Continue the review of the interactive fiction game The Anachronist, picking up right after its last sentence.

[SOURCE]:
--------

Time obviously goes out the window. Anachronism isn’t a mistake: it is the truth. The more time decomposes, the more we understand as we come to learn the circumstances surrounding the present moment. It’s a complex little plot, with conspiracies and double-crosses. Bit players enlarge to take central roles as our protagonist’s focus sharpens. Structurally, this means that the story is based around increasingly dense telescopic descriptions. We have a scene, we concentrate on a detail, that detail becomes another scene, we concentrate on another detail in that scene…
More than any other interactive fiction I’ve played, this feels like a novel. It’s very long for a Twine game. It took me a few days to finish, and probably around ten hours total. My reading speed, granted, is slow as a slug, but still. If you plan to play it, treat it more like a book than a game.
It also features long stretches of non-interactive text. Extremely long stretches. Stretches that tested my patience. I’m reading interactive fiction to interact with it, after all. I have nothing against traditional fiction, but I’ll read that if that’s what I want. Stone Harbor is another recent game that had similarly long, non-interactive passages. I finished that game feeling as though the brief interactive bits were window dressing, that the story would’ve worked as well printed on paper. The Anachronist is even more extreme. When it’s not interactive, it’s not interactive.
But when it is, it is.
I faced the hardest decision I’ve had to make in a choice-based game in this story. At multiple points, you can break your concentration and return to focusing on the stake, the rising fire. I didn’t do that. I stayed in the protagonist’s head (or maybe the protagonists’ heads). And finally I reached a point where I had been reading for hours, for days, while the stake was still burning, and the game confronted me: what was I accomplishing by living in my memories? Shouldn’t I focus on the fire, what’s actually happening?

--------

[GIVEN INFORMATION]:
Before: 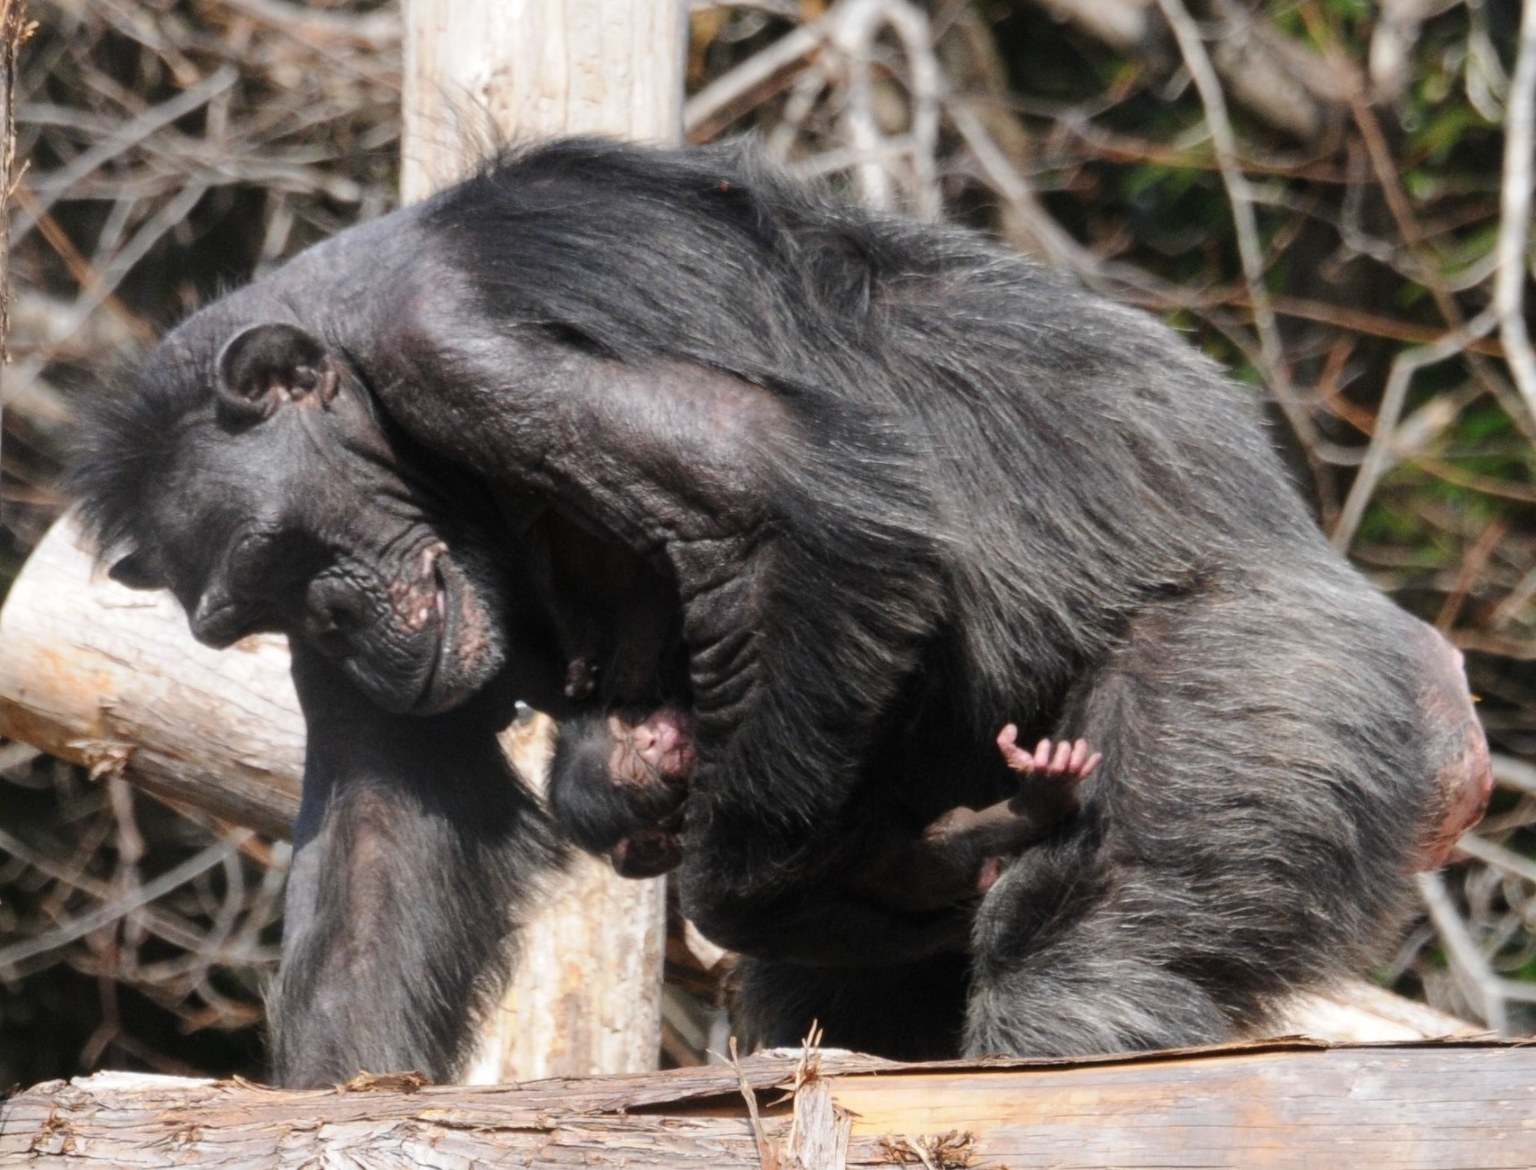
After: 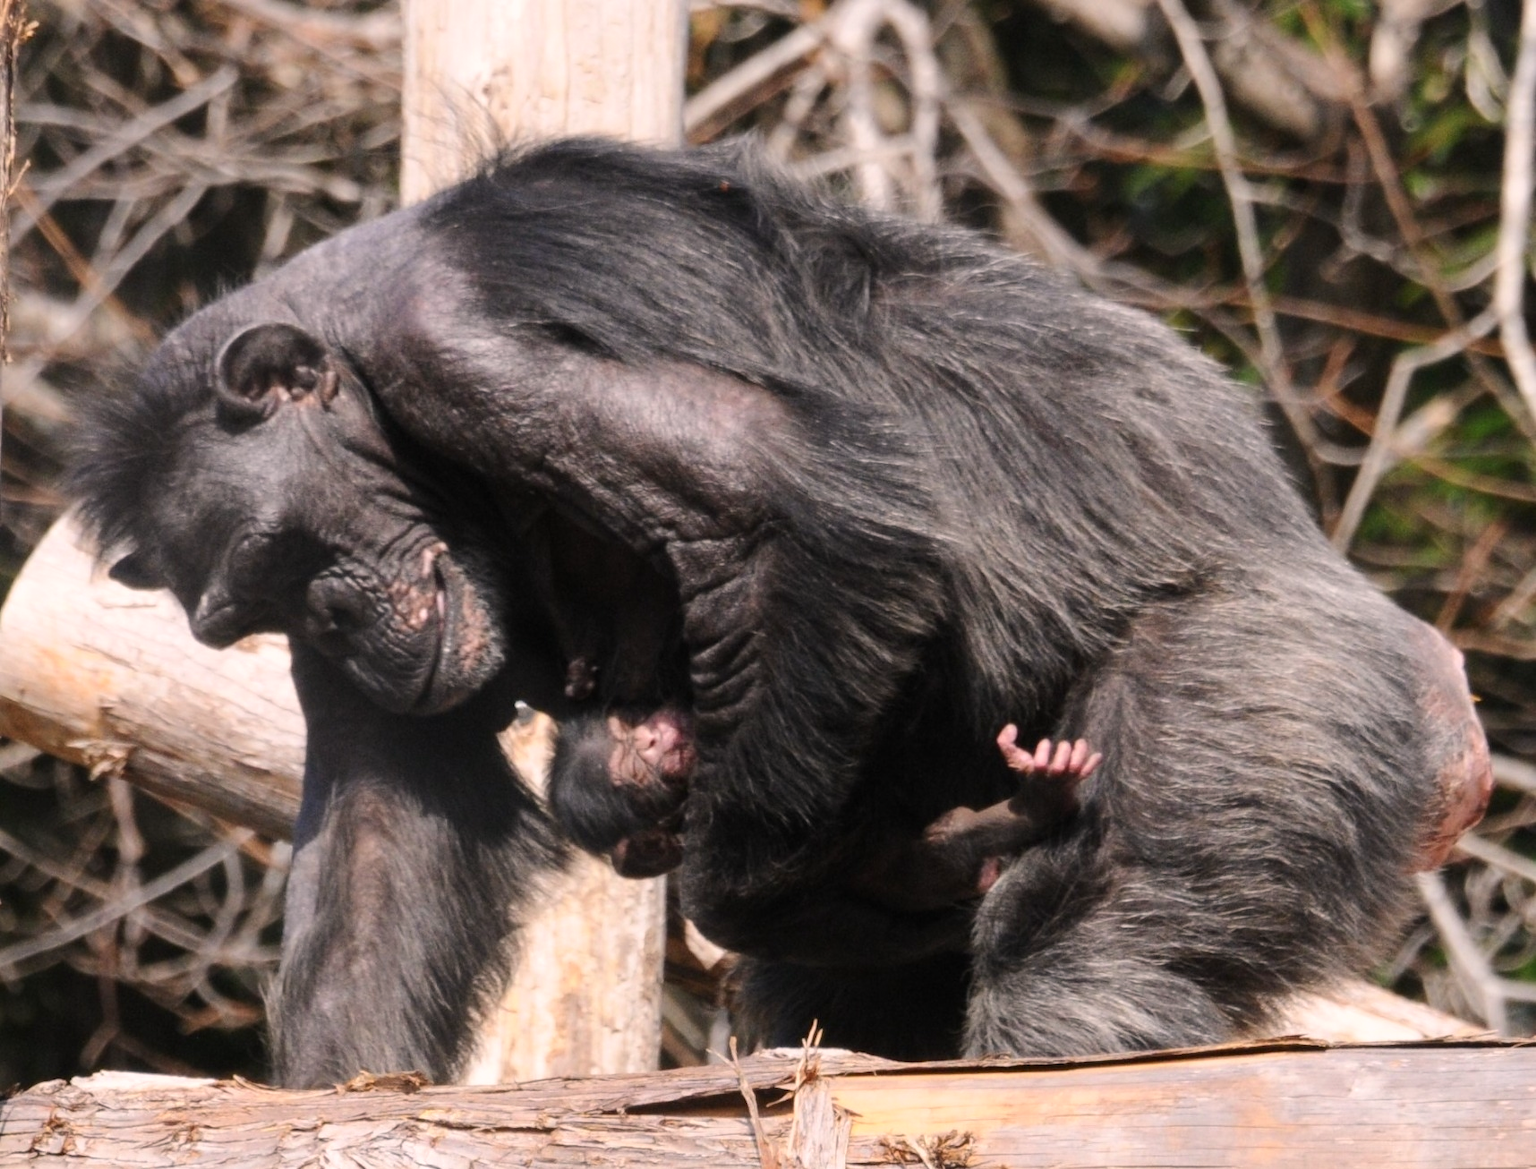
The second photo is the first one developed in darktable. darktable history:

--------

[RESPONSE TO THIS EXERCISE]:
I didn’t know what to do. After playing for so long, I really felt as though I was avoiding the story’s reality. I had stretched out my time on the stake in real time by reading the text. It was absurd. I should’ve been burnt to a crisp. Here was the story’s most glaring anachronism, and I was the anachronist enabling it.
What I chose to do next doesn’t matter as much as the fact that the game created this situation in the first place. This isn’t a story whose strength rests on making the “right” choices. Its strength comes from how its themes are reflected in the reader’s own experience, which can only happen because it’s interactive.
In this sense, it’s some of the strongest interactive work I’ve seen. I was tempted to give it five stars for the concept alone. But although the concept is great, the game suffers from a few things apart from its long non-interactive patches.
It’s written very well. However, the writing tips more toward scholarly than literary. Scenes usually don’t unfold through direct action. Instead they’re summarized. Considering how much happens, the sheer volume of events packed into the story, you’d expect a certain amount of summarization. But this much makes the prose taste more like a history textbook. You read about what happened. You aren’t always there yourself.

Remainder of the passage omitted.